Top of Material supplied

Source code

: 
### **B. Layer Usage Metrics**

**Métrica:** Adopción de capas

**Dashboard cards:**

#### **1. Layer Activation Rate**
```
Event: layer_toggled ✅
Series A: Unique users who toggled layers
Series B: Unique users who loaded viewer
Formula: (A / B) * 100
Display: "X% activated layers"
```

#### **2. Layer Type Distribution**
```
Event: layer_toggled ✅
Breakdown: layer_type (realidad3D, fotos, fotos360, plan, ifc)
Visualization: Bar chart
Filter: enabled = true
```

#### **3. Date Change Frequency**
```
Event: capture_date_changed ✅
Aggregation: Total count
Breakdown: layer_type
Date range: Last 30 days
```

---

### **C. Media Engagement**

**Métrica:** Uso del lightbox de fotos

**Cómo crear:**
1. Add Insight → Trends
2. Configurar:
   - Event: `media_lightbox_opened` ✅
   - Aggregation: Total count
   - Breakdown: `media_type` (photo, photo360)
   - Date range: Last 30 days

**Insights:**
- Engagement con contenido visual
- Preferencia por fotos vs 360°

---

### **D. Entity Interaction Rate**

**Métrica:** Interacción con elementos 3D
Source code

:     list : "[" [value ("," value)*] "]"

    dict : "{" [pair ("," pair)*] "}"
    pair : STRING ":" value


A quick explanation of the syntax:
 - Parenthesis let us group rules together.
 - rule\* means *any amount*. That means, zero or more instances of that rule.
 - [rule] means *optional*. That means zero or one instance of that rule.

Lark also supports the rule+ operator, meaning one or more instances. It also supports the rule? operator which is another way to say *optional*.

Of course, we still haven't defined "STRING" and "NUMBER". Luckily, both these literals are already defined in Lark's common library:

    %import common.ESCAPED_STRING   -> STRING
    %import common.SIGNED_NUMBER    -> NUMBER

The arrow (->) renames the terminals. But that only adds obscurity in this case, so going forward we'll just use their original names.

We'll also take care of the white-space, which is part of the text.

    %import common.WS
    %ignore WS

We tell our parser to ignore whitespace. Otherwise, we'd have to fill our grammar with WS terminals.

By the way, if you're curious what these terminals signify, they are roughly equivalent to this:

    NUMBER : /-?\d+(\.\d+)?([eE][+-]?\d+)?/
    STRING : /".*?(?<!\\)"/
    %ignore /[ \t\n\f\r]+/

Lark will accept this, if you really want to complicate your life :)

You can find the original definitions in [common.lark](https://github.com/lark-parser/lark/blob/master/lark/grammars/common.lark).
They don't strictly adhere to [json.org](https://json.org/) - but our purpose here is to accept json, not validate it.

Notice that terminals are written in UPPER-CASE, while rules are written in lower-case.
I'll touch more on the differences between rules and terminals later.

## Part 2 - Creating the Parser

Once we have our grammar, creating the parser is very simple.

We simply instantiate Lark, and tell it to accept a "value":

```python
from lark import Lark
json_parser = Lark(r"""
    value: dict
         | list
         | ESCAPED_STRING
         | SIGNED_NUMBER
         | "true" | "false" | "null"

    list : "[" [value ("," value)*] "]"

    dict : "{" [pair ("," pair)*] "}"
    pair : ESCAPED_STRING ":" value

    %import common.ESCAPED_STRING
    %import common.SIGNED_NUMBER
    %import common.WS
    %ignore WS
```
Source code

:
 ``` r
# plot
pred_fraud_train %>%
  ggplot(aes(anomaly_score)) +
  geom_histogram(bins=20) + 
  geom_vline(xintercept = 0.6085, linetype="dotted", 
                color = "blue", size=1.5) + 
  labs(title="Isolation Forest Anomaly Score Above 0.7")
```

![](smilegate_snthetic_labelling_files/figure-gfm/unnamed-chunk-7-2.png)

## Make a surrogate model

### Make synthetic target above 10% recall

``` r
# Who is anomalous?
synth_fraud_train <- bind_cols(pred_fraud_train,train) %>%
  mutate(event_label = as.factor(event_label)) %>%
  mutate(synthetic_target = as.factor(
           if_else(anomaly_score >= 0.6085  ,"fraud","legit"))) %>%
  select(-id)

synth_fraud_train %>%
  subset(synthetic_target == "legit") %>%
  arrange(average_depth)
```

Bottom of Material supplied

> _Instructions for the task_
From the first line to the last, reproduce the data above exactly.

> _The answer_
Source code

: 
### **B. Layer Usage Metrics**

**Métrica:** Adopción de capas

**Dashboard cards:**

#### **1. Layer Activation Rate**
```
Event: layer_toggled ✅
Series A: Unique users who toggled layers
Series B: Unique users who loaded viewer
Formula: (A / B) * 100
Display: "X% activated layers"
```

#### **2. Layer Type Distribution**
```
Event: layer_toggled ✅
Breakdown: layer_type (realidad3D, fotos, fotos360, plan, ifc)
Visualization: Bar chart
Filter: enabled = true
```

#### **3. Date Change Frequency**
```
Event: capture_date_changed ✅
Aggregation: Total count
Breakdown: layer_type
Date range: Last 30 days
```

---

### **C. Media Engagement**

**Métrica:** Uso del lightbox de fotos

**Cómo crear:**
1. Add Insight → Trends
2. Configurar:
   - Event: `media_lightbox_opened` ✅
   - Aggregation: Total count
   - Breakdown: `media_type` (photo, photo360)
   - Date range: Last 30 days

**Insights:**
- Engagement con contenido visual
- Preferencia por fotos vs 360°

---

### **D. Entity Interaction Rate**

**Métrica:** Interacción con elementos 3D
Source code

:     list : "[" [value ("," value)*] "]"

    dict : "{" [pair ("," pair)*] "}"
    pair : STRING ":" value


A quick explanation of the syntax:
 - Parenthesis let us group rules together.
 - rule\* means *any amount*. That means, zero or more instances of that rule.
 - [rule] means *optional*. That means zero or one instance of that rule.

Lark also supports the rule+ operator, meaning one or more instances. It also supports the rule? operator which is another way to say *optional*.

Of course, we still haven't defined "STRING" and "NUMBER". Luckily, both these literals are already defined in Lark's common library:

    %import common.ESCAPED_STRING   -> STRING
    %import common.SIGNED_NUMBER    -> NUMBER

The arrow (->) renames the terminals. But that only adds obscurity in this case, so going forward we'll just use their original names.

We'll also take care of the white-space, which is part of the text.

    %import common.WS
    %ignore WS

We tell our parser to ignore whitespace. Otherwise, we'd have to fill our grammar with WS terminals.

By the way, if you're curious what these terminals signify, they are roughly equivalent to this:

    NUMBER : /-?\d+(\.\d+)?([eE][+-]?\d+)?/
    STRING : /".*?(?<!\\)"/
    %ignore /[ \t\n\f\r]+/

Lark will accept this, if you really want to complicate your life :)

You can find the original definitions in [common.lark](https://github.com/lark-parser/lark/blob/master/lark/grammars/common.lark).
They don't strictly adhere to [json.org](https://json.org/) - but our purpose here is to accept json, not validate it.

Notice that terminals are written in UPPER-CASE, while rules are written in lower-case.
I'll touch more on the differences between rules and terminals later.

## Part 2 - Creating the Parser

Once we have our grammar, creating the parser is very simple.

We simply instantiate Lark, and tell it to accept a "value":

```python
from lark import Lark
json_parser = Lark(r"""
    value: dict
         | list
         | ESCAPED_STRING
         | SIGNED_NUMBER
         | "true" | "false" | "null"

    list : "[" [value ("," value)*] "]"

    dict : "{" [pair ("," pair)*] "}"
    pair : ESCAPED_STRING ":" value

    %import common.ESCAPED_STRING
    %import common.SIGNED_NUMBER
    %import common.WS
    %ignore WS
```
Source code

:
 ``` r
# plot
pred_fraud_train %>%
  ggplot(aes(anomaly_score)) +
  geom_histogram(bins=20) + 
  geom_vline(xintercept = 0.6085, linetype="dotted", 
                color = "blue", size=1.5) + 
  labs(title="Isolation Forest Anomaly Score Above 0.7")
```

![](smilegate_snthetic_labelling_files/figure-gfm/unnamed-chunk-7-2.png)

## Make a surrogate model

### Make synthetic target above 10% recall

``` r
# Who is anomalous?
synth_fraud_train <- bind_cols(pred_fraud_train,train) %>%
  mutate(event_label = as.factor(event_label)) %>%
  mutate(synthetic_target = as.factor(
           if_else(anomaly_score >= 0.6085  ,"fraud","legit"))) %>%
  select(-id)

synth_fraud_train %>%
  subset(synthetic_target == "legit") %>%
  arrange(average_depth)
```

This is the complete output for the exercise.